HB2370 would not authorize the state to actively interfere with federal resettlement of refugees, but they would stop any and all state assistance. Practically speaking, passage of the bill would make resettlement of refugees Arizona extremely difficult.

Private voluntary agencies generally handle refugee reception and placement services, but various state and local agencies facilitate the federal refugee resettlement program.

These state programs provides vital cash, medical and social service assistance. In other words, the federal government depends on significant state action to resettle refugees. Without state administration of the federal program, it would be difficult to successfully resettle refugees. Even Ian Millhiser of ThinkProgress agrees, saying such policies would “potentially make settlement of refugees more difficult than it would be if the states cooperated.”

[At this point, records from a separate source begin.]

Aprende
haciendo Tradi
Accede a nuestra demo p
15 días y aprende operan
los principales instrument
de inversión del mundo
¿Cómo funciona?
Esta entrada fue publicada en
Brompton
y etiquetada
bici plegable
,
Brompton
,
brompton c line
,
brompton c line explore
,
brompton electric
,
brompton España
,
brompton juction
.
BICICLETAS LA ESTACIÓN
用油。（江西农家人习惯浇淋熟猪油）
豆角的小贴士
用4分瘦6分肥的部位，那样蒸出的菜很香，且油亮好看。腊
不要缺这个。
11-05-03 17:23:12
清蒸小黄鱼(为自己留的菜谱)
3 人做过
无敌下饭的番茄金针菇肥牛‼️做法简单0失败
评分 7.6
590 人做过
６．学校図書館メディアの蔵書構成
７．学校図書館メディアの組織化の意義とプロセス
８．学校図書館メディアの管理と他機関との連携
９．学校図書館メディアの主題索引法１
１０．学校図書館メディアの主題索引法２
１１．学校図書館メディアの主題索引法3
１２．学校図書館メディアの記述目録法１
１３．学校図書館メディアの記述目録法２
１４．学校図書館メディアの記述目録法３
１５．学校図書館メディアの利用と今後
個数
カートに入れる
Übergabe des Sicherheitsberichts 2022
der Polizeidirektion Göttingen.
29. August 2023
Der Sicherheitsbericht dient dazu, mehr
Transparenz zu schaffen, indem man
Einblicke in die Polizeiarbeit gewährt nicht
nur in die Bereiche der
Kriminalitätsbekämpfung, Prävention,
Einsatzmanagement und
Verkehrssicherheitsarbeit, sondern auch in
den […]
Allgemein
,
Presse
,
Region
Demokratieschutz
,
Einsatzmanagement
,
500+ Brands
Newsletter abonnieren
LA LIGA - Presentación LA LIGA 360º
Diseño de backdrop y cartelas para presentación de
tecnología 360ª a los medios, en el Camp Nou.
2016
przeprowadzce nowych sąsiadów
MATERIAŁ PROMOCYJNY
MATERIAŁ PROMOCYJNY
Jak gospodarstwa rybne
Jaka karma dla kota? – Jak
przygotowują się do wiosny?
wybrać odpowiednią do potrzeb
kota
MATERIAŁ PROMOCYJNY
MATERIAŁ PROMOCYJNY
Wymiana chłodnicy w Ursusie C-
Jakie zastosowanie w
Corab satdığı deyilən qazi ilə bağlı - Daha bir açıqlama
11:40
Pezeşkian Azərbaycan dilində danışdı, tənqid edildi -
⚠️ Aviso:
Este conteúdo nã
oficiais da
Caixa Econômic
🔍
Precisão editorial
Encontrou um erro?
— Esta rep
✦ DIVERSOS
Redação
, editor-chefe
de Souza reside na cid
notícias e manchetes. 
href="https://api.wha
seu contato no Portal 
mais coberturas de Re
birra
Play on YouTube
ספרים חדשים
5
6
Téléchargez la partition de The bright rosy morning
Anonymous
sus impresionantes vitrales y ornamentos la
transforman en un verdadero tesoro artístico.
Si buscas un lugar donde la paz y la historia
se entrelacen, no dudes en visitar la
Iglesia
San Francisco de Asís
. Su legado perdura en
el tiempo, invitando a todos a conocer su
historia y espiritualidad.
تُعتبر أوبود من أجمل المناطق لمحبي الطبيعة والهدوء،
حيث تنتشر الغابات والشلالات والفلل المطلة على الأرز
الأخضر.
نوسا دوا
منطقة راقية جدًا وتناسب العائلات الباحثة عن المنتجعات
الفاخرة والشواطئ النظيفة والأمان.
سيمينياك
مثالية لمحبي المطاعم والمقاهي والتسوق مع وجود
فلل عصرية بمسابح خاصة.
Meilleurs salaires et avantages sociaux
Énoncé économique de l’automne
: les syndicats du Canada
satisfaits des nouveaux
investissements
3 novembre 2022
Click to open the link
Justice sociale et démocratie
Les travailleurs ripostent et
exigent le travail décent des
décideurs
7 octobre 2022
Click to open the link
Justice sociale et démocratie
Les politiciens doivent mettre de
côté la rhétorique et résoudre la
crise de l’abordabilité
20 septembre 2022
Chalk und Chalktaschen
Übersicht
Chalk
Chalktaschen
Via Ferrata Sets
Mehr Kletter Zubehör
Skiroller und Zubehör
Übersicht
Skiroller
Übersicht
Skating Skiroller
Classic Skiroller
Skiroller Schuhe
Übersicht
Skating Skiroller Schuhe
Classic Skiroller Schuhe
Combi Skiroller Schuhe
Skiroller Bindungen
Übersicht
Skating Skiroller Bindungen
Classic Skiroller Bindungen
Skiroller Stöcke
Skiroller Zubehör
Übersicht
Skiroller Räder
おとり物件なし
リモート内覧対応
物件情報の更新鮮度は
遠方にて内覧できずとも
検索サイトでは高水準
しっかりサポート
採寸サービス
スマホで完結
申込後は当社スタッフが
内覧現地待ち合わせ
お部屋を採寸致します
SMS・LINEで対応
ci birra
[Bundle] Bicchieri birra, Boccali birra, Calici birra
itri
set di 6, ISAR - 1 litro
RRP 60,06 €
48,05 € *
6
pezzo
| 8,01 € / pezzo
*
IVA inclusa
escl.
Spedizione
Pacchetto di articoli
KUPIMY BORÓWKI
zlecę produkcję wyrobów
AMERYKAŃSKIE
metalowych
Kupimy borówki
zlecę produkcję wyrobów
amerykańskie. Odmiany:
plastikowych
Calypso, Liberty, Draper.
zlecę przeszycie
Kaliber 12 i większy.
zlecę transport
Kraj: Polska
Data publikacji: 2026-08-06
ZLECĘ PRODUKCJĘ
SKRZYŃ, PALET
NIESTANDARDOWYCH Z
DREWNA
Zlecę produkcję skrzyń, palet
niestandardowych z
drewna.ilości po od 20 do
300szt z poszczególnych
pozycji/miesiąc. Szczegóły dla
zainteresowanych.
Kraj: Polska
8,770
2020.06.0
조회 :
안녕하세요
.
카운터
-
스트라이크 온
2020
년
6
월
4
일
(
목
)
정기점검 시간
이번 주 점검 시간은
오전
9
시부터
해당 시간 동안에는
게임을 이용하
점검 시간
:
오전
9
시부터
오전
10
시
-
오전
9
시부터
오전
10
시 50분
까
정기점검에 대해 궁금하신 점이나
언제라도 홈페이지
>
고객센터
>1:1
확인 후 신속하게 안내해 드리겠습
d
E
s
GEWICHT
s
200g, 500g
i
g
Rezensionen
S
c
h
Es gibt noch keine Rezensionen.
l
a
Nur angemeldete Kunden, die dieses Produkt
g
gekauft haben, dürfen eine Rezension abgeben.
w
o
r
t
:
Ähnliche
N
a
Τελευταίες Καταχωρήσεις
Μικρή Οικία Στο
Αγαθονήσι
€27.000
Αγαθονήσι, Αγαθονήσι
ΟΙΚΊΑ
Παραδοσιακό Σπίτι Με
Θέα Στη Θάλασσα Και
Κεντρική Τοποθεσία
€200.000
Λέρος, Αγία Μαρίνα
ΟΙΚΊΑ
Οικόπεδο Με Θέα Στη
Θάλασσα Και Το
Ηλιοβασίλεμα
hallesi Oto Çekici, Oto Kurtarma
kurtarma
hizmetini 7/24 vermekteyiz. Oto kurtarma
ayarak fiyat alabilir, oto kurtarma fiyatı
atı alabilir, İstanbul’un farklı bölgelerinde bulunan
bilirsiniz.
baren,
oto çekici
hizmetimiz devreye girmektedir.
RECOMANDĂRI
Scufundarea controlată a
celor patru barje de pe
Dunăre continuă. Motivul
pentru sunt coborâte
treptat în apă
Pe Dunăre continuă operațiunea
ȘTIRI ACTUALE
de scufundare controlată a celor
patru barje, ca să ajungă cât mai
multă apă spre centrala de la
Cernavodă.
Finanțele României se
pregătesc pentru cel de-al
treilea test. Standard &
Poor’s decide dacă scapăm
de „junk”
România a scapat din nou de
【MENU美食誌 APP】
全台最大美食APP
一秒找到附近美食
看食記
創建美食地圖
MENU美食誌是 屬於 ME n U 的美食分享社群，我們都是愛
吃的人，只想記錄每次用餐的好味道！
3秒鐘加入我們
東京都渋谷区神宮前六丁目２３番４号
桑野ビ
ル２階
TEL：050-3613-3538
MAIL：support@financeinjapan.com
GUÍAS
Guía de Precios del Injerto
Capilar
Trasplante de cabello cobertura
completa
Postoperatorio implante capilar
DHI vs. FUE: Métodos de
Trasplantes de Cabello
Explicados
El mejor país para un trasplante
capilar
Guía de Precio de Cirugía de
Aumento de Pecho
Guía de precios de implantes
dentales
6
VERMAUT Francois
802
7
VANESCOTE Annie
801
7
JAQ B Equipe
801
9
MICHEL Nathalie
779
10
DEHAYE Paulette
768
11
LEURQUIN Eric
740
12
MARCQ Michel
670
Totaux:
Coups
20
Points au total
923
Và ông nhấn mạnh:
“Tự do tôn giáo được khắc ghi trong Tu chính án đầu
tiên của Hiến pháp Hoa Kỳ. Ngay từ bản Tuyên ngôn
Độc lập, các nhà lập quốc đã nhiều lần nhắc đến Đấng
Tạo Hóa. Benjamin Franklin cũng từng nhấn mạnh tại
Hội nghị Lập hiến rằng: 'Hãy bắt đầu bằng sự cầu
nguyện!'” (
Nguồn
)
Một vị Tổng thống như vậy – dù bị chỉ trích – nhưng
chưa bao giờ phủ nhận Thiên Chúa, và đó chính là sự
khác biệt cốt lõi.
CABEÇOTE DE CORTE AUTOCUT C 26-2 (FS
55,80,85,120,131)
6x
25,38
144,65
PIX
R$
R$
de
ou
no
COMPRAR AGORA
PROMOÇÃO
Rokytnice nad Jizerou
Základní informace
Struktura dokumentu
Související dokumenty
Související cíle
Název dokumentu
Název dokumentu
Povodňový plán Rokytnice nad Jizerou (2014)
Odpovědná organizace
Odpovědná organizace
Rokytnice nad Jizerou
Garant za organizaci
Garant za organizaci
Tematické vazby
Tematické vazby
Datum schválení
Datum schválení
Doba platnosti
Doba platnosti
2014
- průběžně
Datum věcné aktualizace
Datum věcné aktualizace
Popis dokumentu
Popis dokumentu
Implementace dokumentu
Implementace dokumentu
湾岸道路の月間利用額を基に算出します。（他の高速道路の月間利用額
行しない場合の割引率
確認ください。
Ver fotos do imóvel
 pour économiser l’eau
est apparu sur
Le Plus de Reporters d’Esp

HB2370 rest on a rock-solid legal foundation known as the anti-commandeering doctrine. The Supreme Court has consistently held that the federal government cannot force states to provide resources for, or assist in implementing, any federal acts or programs. The Supreme Court established this doctrine primarily through four cases dating all the way back Prigg v. Pennsylvania in 1842.

Some states have used the same legal principle to establish “sanctuary cities” to limit cooperation with ICE.

Practically speaking, passage of HB2370 would drastically hinder refugee resettlement in Arizona. While resettlement is a federal policy, the feds depend on state cooperation to implement it. Without state help, the likelihood of any resettlement happening is greatly reduced.